Although the trial remains blinded to the Company, accumulated safety data to date indicates a potentially favorable drug safety profile without hepatotoxicity and possible positive clinical effects. There are now subjects treated for more than one year and in some cases, two years. To date, 15 subjects have completed at least 12 cycles of treatment (each cycle is 28 days of treatment) of which two completed 24 cycles. The Company anticipates data release to occur in 2H2018.

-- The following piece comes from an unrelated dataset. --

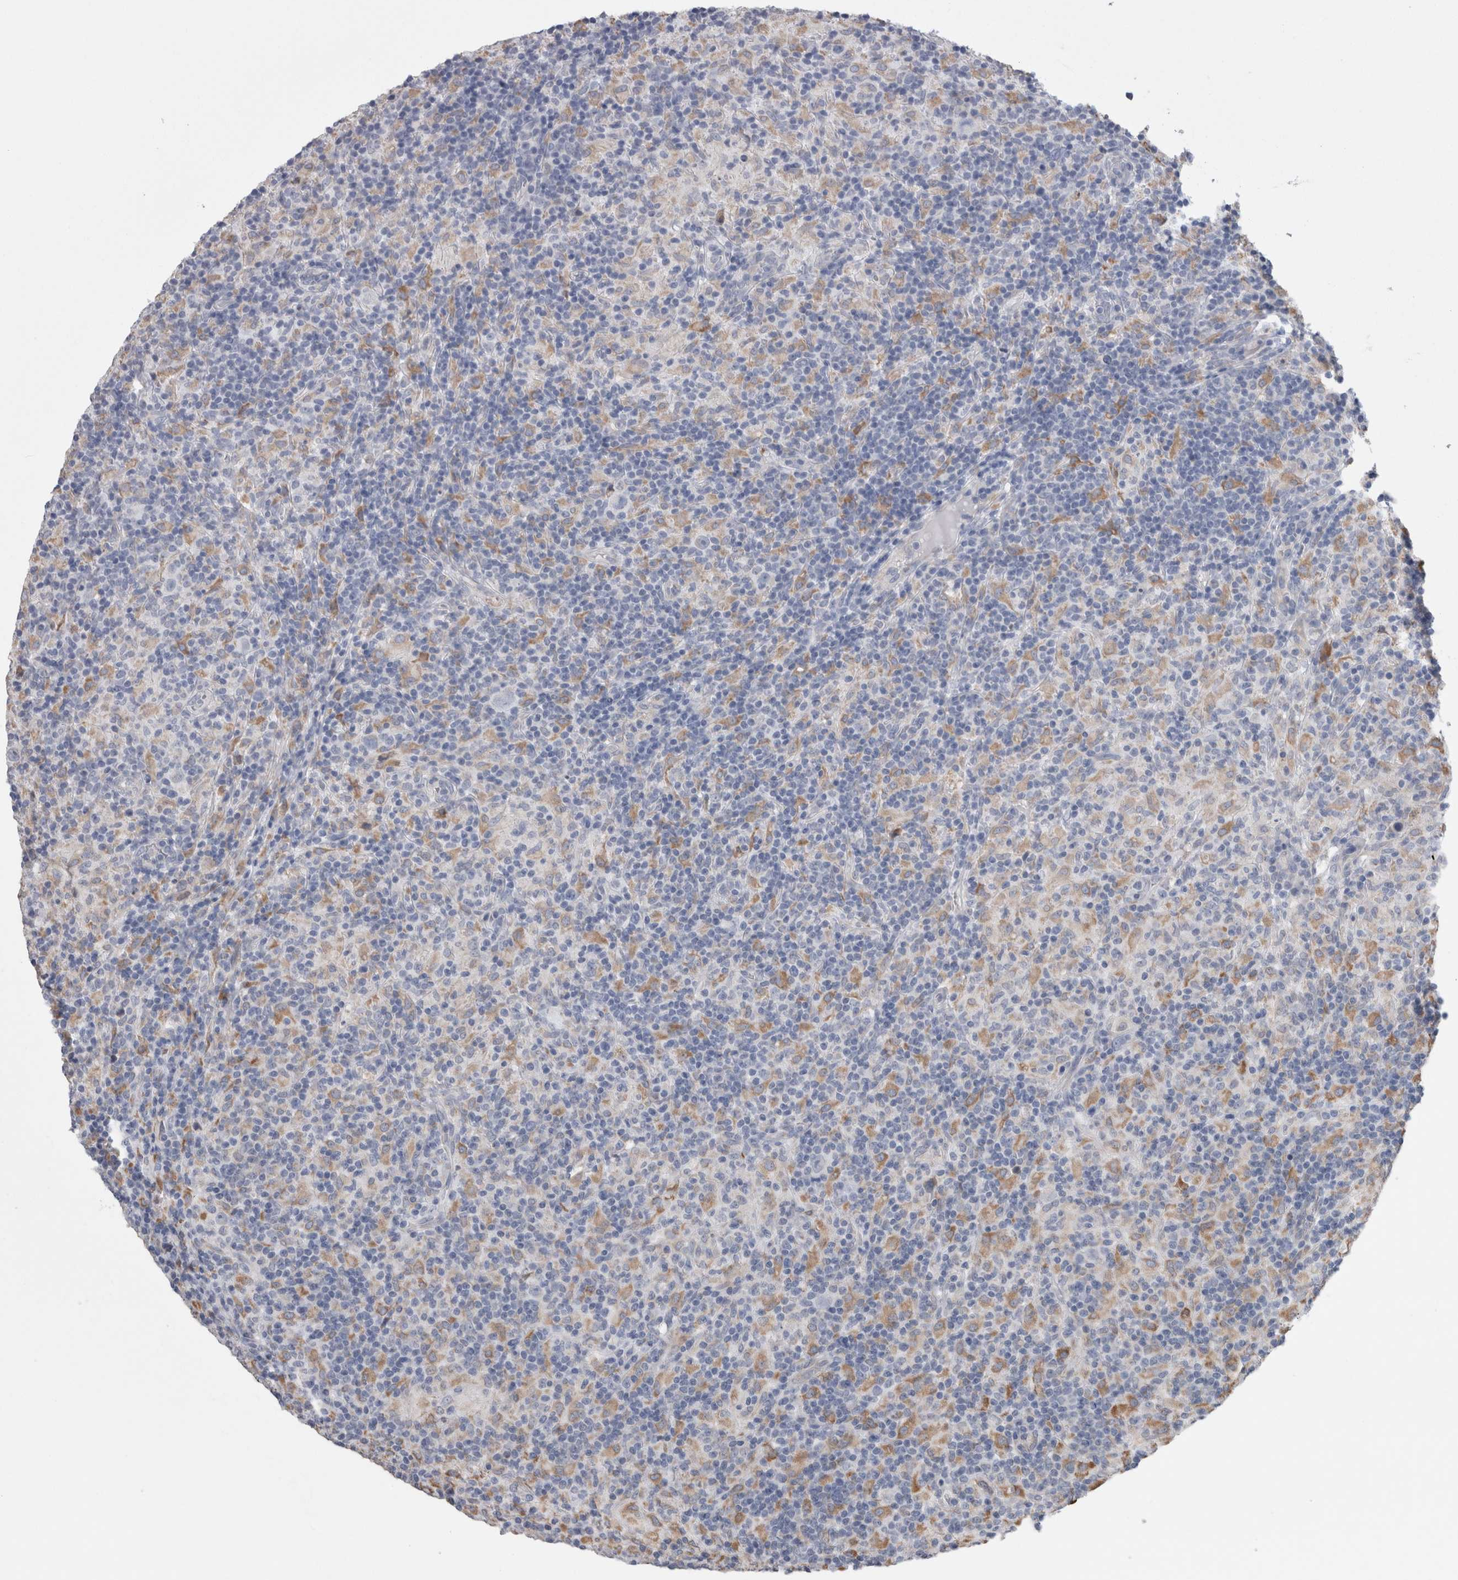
{"staining": {"intensity": "negative", "quantity": "none", "location": "none"}, "tissue": "lymphoma", "cell_type": "Tumor cells", "image_type": "cancer", "snomed": [{"axis": "morphology", "description": "Hodgkin's disease, NOS"}, {"axis": "topography", "description": "Lymph node"}], "caption": "High magnification brightfield microscopy of Hodgkin's disease stained with DAB (3,3'-diaminobenzidine) (brown) and counterstained with hematoxylin (blue): tumor cells show no significant expression. Brightfield microscopy of immunohistochemistry (IHC) stained with DAB (3,3'-diaminobenzidine) (brown) and hematoxylin (blue), captured at high magnification.", "gene": "GDAP1", "patient": {"sex": "male", "age": 70}}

Can-Fite CEO Dr. Pnina Fishman commented, "We are pleased with the progress so far in our clinical trial for Namodenoson for the treatment of advanced HCC, the third leading cause of cancer deaths worldwide, and look forward to data release later in 2018."

Can-Fite received Orphan Drug Designation for Namodenoson in Europe and the U.S., as well as Fast Track Status in the U.S. as a second line treatment for HCC.

About Namodenoson

Namodenoson is a small orally bioavailable drug that binds with high affinity and selectivity to the A3 adenosine receptor (A3AR). Namodenoson is being evaluated in Phase II trials for two indications, as a second line treatment for hepatocellular carcinoma, and as a treatment for non-alcoholic fatty liver disease (NAFLD) and non-alcoholic steatohepatitis (NASH). A3AR is highly expressed in diseased cells whereas low expression is found in normal cells. This differential effect accounts for the excellent safety profile of the drug.